Visions of Lisbon — Science, technology and medicine (STM) and the making of a techno-scientific capital (1870-1940)
Team
Principal Investigator
Ana Simões
Researchers
Ana Carneiro, Ana Duarte Rodrigues, Antonio Sánchez Martínez, Carlos Godinho, Catarina Madruga, Cláudia Castelo, Ignacio Suay-Matallana, Inês Gomes, Isabel Amaral, Isabel Zilhão, Jaume Sastre, Jaume Valentines-Álvarez, Jorge Nuno Silva, José Carlos Avelãs Nunes, Maria Paula Diogo, Marta Macedo, Teresa Salomé Mota, Lídia Fernandes, Maria Fernanda Frazão, Tiago Saraiva
Consultants
Agusti Nieto-Galan (Universitat Autonoma de Barcelona), Mitchell Ash (University of Vienna), Thomas Misa (University of Minnesota)
Period
2016–2019
Funding
Fundação para a Ciência e a Tecnologia (PTDC/IVC-HFC/3122/2014)
Description
This project contributes to the cutting-edge field of urban history of science, technology and medicine (STM), by bringing to the fore the innovative perspective provided by the detailed and comprehensive study of a specific city – Lisbon. The expertise built by team members, some of whom are founding members of the international network STEP (Science and Technology and the European Periphery) will be used to articulate the decade old field of STM urban studies with the methodological approach developed within STEP on the role of appropriation and circulation of STM knowledge and expertise from the perspective of the European periphery (Gavroglu et al., 2008). In the international scenario it will enrich STEP with the urban spatial dimension, at the same time it will bring to STM urban history the emerging discussion on the possible uses and outcomes of the novel concept of “second cities”, which stands in opposition to that of metropolis. In the national context, it will be the first time urban history will be consistently addressed from an STM perspective.
VISLIS analyses the contours of the co-construction of STM and Lisbon, by highlighting the specificities of its dual role as peripheral and imperial city. It will offer, specifically, a historical narrative articulating the STM perceptions and visions of and for Lisbon, and the actual transformation of the urban fabric in a historical period ranging from 1870, when Lisbon expanded along and away from the river Tagus, in a modernizing process contrasting with the pessimistic views shared by the country’s elite, and 1940, when imperial celebrations materialized in the grandiose exhibition organized in Lisbon, which permanently reshaped its riverbanks.

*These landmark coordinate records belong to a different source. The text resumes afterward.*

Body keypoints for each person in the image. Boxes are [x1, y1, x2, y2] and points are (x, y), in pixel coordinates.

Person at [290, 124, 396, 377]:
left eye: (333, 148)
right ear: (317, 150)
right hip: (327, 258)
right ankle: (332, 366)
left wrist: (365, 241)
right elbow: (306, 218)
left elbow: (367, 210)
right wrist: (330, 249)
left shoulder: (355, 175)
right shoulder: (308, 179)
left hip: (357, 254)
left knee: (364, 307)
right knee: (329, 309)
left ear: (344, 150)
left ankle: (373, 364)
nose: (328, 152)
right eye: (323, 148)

The changes in the Lisbon landscape were deeply associated with the emergence, and social and political ascendency of professional groups of experts – engineers, architects, physicians, and scientists – which established and asserted their intellectual and practical “jurisdiction” throughout the historical period under consideration. They all built up written and visual discourses on the city, sometimes bordering utopia. While many architectural and engineering plans were never implemented, a great amount materialized in physical structures. Together, they represent utopian cityscapes, in the sense of their broader social, political, economic and cultural ambitions and agendas. STM experts, working from and about Lisbon, sorted the difficult equation between the city’s local dynamics and resources, and the references appropriated from other capital cities, especially Paris. The multifarious visions of Lisbon often tying its modernization with the interests of STM experts were behind the transformation of Lisbon into the techno-scientific capital of Portugal.

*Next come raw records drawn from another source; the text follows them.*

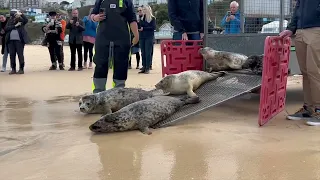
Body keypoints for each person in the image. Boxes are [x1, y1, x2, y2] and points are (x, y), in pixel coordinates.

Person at [279, 0, 320, 126]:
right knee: (306, 72)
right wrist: (291, 28)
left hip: (316, 29)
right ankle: (309, 108)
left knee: (315, 71)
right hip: (300, 31)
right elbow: (297, 9)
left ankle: (318, 109)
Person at [90, 0, 139, 93]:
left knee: (121, 65)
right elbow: (92, 15)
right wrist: (95, 17)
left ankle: (118, 92)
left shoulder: (127, 1)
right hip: (103, 37)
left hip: (122, 37)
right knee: (100, 64)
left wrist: (136, 35)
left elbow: (132, 19)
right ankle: (98, 93)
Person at [4, 9, 29, 75]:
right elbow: (6, 28)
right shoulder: (9, 20)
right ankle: (13, 69)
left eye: (14, 13)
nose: (13, 15)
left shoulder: (20, 20)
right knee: (12, 55)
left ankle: (21, 69)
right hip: (10, 41)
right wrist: (15, 25)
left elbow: (26, 20)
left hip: (19, 41)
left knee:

Having in mind the above mentioned rationale, VISLIS is organized along four intersecting axes:
- STM institutions and spaces, and the embedment of STM practice in the city’s social and material infrastructures;
- STM experts and the struggle for hegemony, including the relationship between the politics of STM expertise and urban policies; 3) the role of STM in the written and visual including the relationship between the politics of STM expertise and urban policies;
- The role of STM in the written and visual cultural representations of the city, including utopian ones;
- STM ludic Lisbon, including STM leisure and amusement facilities.

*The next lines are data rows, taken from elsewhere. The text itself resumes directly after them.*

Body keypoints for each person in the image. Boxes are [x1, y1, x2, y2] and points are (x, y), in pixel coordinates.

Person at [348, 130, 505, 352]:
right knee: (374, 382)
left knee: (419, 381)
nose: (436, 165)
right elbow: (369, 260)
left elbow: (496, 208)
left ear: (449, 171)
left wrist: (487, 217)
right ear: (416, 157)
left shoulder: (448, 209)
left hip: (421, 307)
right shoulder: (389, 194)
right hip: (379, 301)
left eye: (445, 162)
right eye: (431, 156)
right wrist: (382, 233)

Housed in the Interuniversity Centre for the History of Science and Technology (CIUHCT), VISLIS is fully integrated in its strategic program for 2015-2020, classified as Exceptional, and specifically on the agenda group “Experts, institutions, and globalization”, offering, additionally, to interlace it with the group on “Instruments and practices. Visual and material cultures”. A multidisciplinary team of STM senior and junior historians, including members with undergraduate degrees in sciences, engineering, architecture, design, and history of art offers the requisite multidisciplinary expertise to implement this innovative project. Besides new research to be conducted, VISLIS builds on sources and/or results of previous national FCT projects and international collaborations and networks. For that reason, the wide range of topics to be covered is perfectly feasible within the project’s time frame.
VISLIS’s outcomes will enrich the international historiography of STM in the city; write a history of Lisbon from a STM perspective; link Lisbon’s urban history to the rise of STM professions and experts; integrate a STM urban history of Lisbon in history proper; and, finally, use history of STM to contribute to enhance STM present citizenship by promoting Lisbon’s STM tourism.